*Instructions*:
[A] In the summoning contracts text, what must a ninja give up each time they call a summoned animal?
[B] In the records, retype everything from the line containing "0, 1, 2, 3, 5, 4, 6, 8, 10, 7, 9" down to the line containing "its height. The", including both of those lines.

*Excerpted passage*:
•••

Summoning Contracts

Introduction

There are some things even stranger than ninja who can manipulate chakra to give themselves superhuman abilities: for examples, animals who can manipulate chakra to give themselves superhuman abilities. These animals are commonly called “summon creatures” by shinobi, as that is how they will usually be encountered: by another ninja summoning them.

Animals are summoned for numerous reasons, such as aiding in battle or, more frequently, performing something they can do better than the ninja calling them. The vast majority of these animals have human-level intelligence and performance well beyond what would be expected of their species, and most of them can speak fluently. Exactly where these intelligent, talking, chakra-manipulating animals came from is a mystery even to shinobi.

That being said, ninja tend to be pragmatic about these matters. There are two things a shinobi needs to summon: knowledge of the technique (Kuchiyose no Jutsu), and a contract.

A contract is exactly that: a piece of paper which the ninja must sign their name to (typically in blood). Once the contract is signed, they gain the ability to summon the corresponding animal at will. In exchange, the ninja must give up some of their own chakra whenever they call the animal.

These contracts are supernatural in nature; they cannot be destroyed (rather, if they are, they’ll reform without any signs of damage). A ninja may summon any contract they’ve signed, and dismiss it, at will; some carry the contracts with them as a fashion statement or means of showing off, while others prefer to keep them out of sight so as not to tip their hand to prospective enemies. Either way, the physical contract is not needed to actually summon the animal it corresponds to.

•••

*Provided data*:
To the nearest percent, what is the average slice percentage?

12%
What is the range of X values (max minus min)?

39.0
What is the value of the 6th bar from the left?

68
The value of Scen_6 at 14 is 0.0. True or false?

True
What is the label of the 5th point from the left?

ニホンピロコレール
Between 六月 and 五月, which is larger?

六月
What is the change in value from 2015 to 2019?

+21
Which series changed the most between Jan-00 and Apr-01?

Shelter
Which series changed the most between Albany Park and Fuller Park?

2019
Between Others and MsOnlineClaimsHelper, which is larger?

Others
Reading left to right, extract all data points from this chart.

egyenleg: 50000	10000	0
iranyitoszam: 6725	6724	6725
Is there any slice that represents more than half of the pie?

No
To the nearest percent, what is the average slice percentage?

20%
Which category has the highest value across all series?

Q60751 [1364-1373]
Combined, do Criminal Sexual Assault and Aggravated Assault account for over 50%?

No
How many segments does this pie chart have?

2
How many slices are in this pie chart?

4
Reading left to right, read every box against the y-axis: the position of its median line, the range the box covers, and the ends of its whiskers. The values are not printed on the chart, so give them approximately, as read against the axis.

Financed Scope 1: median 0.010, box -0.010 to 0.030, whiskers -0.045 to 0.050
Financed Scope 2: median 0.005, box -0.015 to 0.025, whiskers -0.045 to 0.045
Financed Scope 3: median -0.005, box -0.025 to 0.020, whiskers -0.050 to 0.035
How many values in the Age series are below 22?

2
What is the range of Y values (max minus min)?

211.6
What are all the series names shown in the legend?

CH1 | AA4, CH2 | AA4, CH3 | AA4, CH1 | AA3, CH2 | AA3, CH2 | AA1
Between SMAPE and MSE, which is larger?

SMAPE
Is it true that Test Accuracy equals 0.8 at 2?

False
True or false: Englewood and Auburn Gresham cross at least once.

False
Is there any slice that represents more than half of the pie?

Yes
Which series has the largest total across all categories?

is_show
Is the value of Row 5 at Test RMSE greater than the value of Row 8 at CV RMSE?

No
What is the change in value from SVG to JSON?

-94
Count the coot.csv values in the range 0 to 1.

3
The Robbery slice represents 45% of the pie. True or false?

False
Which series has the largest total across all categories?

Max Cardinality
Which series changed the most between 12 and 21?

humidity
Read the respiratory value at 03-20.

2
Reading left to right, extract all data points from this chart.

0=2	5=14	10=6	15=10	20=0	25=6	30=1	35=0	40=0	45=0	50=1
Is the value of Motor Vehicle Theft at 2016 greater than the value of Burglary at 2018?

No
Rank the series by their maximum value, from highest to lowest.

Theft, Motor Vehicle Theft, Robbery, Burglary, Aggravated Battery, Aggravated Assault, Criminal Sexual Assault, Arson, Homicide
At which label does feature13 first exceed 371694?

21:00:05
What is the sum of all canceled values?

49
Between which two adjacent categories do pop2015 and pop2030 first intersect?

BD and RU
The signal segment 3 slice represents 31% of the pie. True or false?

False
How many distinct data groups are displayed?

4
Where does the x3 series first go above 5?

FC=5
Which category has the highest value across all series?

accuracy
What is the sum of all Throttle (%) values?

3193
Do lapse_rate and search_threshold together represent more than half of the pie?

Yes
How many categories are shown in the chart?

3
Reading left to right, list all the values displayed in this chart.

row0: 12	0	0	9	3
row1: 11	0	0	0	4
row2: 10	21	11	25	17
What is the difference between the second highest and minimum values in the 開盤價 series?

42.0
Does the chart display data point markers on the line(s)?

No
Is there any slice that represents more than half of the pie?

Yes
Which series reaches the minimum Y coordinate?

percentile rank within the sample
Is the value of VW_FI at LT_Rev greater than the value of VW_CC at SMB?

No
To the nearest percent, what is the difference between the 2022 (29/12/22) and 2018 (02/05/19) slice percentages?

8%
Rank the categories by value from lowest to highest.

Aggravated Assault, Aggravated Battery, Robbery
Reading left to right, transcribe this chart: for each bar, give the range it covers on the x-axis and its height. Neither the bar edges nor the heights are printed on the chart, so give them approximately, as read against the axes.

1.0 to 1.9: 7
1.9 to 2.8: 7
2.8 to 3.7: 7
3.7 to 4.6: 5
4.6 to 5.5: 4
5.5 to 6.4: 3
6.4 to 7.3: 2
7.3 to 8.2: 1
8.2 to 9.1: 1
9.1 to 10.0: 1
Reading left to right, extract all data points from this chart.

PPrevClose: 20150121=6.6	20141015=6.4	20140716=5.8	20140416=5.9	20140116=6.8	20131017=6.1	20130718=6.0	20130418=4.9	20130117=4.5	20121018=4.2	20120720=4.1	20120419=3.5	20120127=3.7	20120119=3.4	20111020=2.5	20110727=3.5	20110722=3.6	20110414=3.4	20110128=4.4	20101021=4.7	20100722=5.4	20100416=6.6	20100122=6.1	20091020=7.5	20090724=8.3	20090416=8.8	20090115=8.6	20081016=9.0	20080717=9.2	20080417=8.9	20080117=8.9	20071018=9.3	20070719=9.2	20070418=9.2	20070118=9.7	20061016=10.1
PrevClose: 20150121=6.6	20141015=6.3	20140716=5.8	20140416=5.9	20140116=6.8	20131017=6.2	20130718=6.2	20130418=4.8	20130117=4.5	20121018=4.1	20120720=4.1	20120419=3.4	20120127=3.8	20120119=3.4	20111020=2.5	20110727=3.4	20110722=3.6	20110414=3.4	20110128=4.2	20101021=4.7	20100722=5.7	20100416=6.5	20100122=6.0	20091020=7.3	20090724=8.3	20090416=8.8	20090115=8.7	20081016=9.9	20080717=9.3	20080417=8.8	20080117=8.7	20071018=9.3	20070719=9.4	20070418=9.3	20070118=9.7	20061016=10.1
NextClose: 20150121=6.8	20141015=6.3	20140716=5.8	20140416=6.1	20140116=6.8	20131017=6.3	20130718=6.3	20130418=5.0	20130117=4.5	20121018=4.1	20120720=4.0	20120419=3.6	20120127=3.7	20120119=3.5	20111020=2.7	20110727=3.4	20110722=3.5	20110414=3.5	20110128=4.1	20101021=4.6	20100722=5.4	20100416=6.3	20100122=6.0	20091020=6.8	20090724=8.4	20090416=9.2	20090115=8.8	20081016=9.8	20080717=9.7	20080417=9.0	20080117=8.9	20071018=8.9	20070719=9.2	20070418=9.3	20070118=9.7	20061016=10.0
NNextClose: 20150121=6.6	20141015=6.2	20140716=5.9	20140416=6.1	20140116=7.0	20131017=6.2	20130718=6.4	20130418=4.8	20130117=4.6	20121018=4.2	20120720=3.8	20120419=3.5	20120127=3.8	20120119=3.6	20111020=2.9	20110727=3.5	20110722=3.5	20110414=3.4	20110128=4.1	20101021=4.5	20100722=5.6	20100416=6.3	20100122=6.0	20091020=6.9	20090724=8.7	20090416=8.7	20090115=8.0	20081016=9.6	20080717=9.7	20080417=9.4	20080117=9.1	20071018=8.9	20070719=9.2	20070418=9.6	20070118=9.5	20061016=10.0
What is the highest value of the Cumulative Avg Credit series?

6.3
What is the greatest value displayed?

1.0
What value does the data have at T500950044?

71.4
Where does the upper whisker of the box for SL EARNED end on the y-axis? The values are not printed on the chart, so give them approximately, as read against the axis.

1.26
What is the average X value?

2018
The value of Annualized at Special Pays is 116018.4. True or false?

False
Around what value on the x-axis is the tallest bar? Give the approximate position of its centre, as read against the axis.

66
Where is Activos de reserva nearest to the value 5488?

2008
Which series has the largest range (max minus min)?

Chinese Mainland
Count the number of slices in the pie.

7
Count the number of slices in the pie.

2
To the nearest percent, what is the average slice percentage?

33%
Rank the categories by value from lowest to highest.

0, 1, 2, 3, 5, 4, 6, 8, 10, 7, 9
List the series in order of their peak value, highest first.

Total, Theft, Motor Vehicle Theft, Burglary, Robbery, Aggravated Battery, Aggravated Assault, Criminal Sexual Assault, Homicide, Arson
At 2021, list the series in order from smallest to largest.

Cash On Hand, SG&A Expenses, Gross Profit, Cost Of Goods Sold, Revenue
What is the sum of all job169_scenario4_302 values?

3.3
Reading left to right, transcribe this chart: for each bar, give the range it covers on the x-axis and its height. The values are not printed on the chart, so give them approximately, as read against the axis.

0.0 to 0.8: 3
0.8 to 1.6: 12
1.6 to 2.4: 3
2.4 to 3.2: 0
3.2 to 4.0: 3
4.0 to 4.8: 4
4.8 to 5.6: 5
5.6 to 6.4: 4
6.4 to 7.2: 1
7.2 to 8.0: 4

•••

*Solutions to the exercise*:
[A] Some of their own chakra.

[B]
0, 1, 2, 3, 5, 4, 6, 8, 10, 7, 9
List the series in order of their peak value, highest first.

Total, Theft, Motor Vehicle Theft, Burglary, Robbery, Aggravated Battery, Aggravated Assault, Criminal Sexual Assault, Homicide, Arson
At 2021, list the series in order from smallest to largest.

Cash On Hand, SG&A Expenses, Gross Profit, Cost Of Goods Sold, Revenue
What is the sum of all job169_scenario4_302 values?

3.3
Reading left to right, transcribe this chart: for each bar, give the range it covers on the x-axis and its height. The values are not printed on the chart, so give them approximately, as read against the axis.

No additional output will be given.